In Te Kauwhata, truancy officer Girlie Iwihora found one set of parents drinking at a party during the morning while their nine-year-old child, who should have been at school, looked after his six-month-old sibling.

Both truancy officers said the cases were not isolated.

"I'm dealing with more situations like this everyday, where children are put in this kind of environment," Ms Te Heuheu said.

Sunday, October 08, 2006

Mustn't offend the Maori Party

ACT says it could go with Labour if Labour cut taxes. Ho hum. But this is the bit of the article that interests me.

And he (Rodney Hide) said the National Party, which also offended the Maori Party when Brash suggested there were no full blooded Maori left, was "increasingly isolated".
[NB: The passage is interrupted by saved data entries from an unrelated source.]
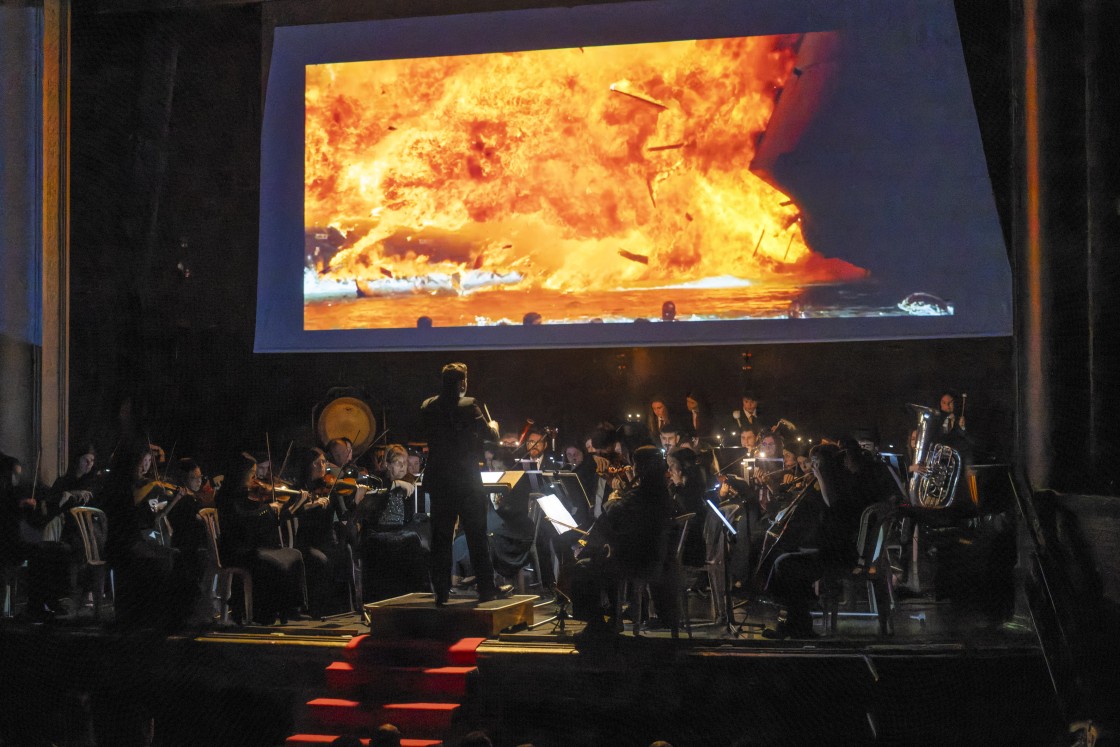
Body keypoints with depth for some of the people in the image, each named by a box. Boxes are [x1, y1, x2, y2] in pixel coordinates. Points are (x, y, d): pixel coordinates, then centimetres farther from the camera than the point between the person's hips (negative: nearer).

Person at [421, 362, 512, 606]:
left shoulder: (427, 407, 3)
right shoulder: (468, 405, -12)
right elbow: (490, 435, -10)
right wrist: (493, 426, 14)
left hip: (438, 482, 4)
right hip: (467, 481, -4)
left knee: (440, 539, 7)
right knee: (477, 537, 6)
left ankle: (441, 592, 8)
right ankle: (486, 588, 11)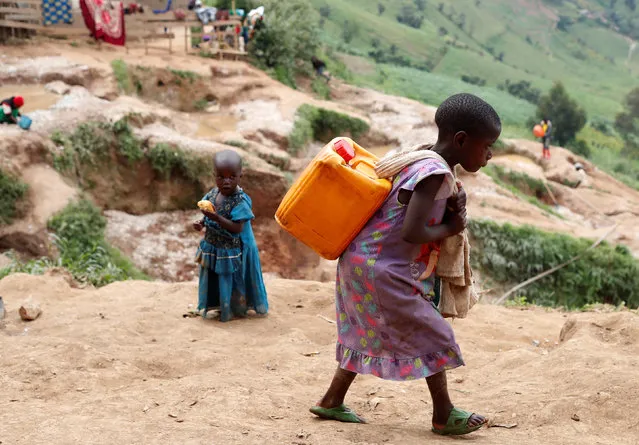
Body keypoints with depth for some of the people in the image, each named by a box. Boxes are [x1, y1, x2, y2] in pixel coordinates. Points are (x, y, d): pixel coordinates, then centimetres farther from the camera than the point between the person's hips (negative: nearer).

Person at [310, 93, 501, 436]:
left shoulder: (423, 159, 8)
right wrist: (449, 228, -11)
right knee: (432, 336, 1)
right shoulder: (435, 173, -21)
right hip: (382, 270, -10)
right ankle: (444, 416, 15)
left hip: (363, 262, 10)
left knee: (370, 335, 21)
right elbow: (412, 233, -28)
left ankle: (332, 402, 29)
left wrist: (453, 209, -5)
It worries me that ACT are going to spend the next two years trying to stay on side with the Maori Party. Many of their ideas are the antithesis of what a classical liberal party should be promoting.

Ironically, it might offend Tariana Turia that ACT could consider going with her antagonists, the Labour Party.

Let's hope he passes the "test"

Gresham Marsh killed an elderly couple in 1994. He is serving a life sentence. Marsh's three sisters oppose his release. Apparently he is a time-bomb who will reoffend. Rowene Marsh-Potaka says, "I have dedicated my life to keep my brother inside in order to save another victim's life. Mark my words, if he is released he will kill again."

On September 19 the parole board said it supported supervised home leave to test if his (Marsh's) improved behaviour was genuine or a "manipulation" that could be trusted.

Last week three guards managed to lose a Arohata patient while she was at the local dentist.